FRANKFURT/DUESSELDORF (Reuters) – Sanjeev Gupta’s non-binding offer for Thyssenkrupp’s TKAG.DE loss-making steel unit is the latest in a wave of consolidation moves across Europe’s metals sector, which is blighted by overcapacity and in need of investment to make it more eco-friendy.FILE PHOTO: A crane operator lifts up a finished steel coil at the storage and distribution facility of German steel maker ThyssenKrupp in Duisburg, Germany, January 30, 2020. REUTERS/Wolfgang Rattay
WHAT IS GUPTA’S PLAN?
Gupta has been on a tear to acquire steel assets across Europe. If successful in his takeover of the Thyssenkrupp unit, Gupta’s Liberty Steel will become the continent’s No.2 steelmaker with an estimated 14% market share, behind ArcelorMittal’s MT.LU 25%.
In less than a decade, the 49-year old has built a global steel empire. His greatest coup in Europe so far has been the 740 million euro ($877 million) purchase here of plants ArcelorMittal had to sell to gain approval for its takeover of Italy’s Ilva.
“Combining our assets will boost utilisation, especially in Duisburg,” Gupta said last week.
Thyssenkrupp’s strength in upstream, or basic steel production, would cut Liberty Steel’s reliance on the up to 3 million tonnes of slab and hot rolled coil it needs to buy each year to feed its manufacturing lines.
WHAT ABOUT ANTITRUST RISKS?
Brussels will certainly take a closer look should the bid go ahead. The European Commission last year blocked a proposed tie-up between Thyssenkrupp and India’s Tata Steel TISC.NS, whose European business is only slightly bigger than Liberty Steel’s.
But overlap between Gupta’s business and Thyssenkrupp is considered lower, particularly in the automotive and packaging segments, which were the big antitrust sticking points in the planned Tata deal, Jefferies analysts say.
WHY IS CONSOLIDATION NECESSARY?
Europe’s steel sector is suffering from overcapacity, making consolidation necessary to battle cheap Chinese imports and high raw material prices.

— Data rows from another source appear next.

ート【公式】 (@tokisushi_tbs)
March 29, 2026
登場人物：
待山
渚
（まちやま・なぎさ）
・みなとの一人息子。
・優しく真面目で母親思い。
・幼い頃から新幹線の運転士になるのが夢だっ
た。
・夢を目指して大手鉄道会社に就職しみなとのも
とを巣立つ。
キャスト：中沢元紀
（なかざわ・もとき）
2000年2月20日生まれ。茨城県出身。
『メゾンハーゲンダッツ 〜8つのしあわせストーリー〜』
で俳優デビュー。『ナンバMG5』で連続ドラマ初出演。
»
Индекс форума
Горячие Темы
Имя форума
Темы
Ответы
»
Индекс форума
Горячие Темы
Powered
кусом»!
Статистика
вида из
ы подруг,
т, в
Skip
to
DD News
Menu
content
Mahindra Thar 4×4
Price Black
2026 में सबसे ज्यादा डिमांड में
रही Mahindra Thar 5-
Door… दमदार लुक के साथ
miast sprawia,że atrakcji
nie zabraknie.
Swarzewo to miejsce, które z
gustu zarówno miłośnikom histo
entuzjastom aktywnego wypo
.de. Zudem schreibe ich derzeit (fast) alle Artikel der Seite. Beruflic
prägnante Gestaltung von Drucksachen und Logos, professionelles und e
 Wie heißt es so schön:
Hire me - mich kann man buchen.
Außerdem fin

Production capacity stands at roughly 210 million tonnes across the continent while demand is only 155 million tonnes, says McKinsey partner Benedikt Zeumer.
“That’s why we’re in a situation in which the industry needs to change. Otherwise structures are being maintained that are no longer needed.”
WILL THERE BE A BIDDING WAR?
Currently, it doesn’t look that way.
Sweden’s SSAB SSABa.ST and Tata Steel are still sitting on the fence, while Baoshan Iron & Steel 600019.SS is too wary of anti-China sentiment in Germany, sources say. Russia’s Severstal CHMF.MM said it is not interested in European consolidation.
Salzgitter SZGG.DE has so far played hard to get in merger attempts by Thyssenkrupp, but some hope this might change under new Chief Executive Gunnar Groebler, who takes over next year.
WHAT REMAINS OF THYSSENKRUPP?
Selling steel would come shortly after the divestment of Thyssenkrupp’s elevator division, and leave the group with automotive assets, shipbuilding activities and materials trading, some of which may also be sold in the mid-term.
“One has the impression that Thyssenkrupp is already in the middle of being wound down,” said Marc Tuengler of DSW, which represents Thyssenkrupp’s private shareholders.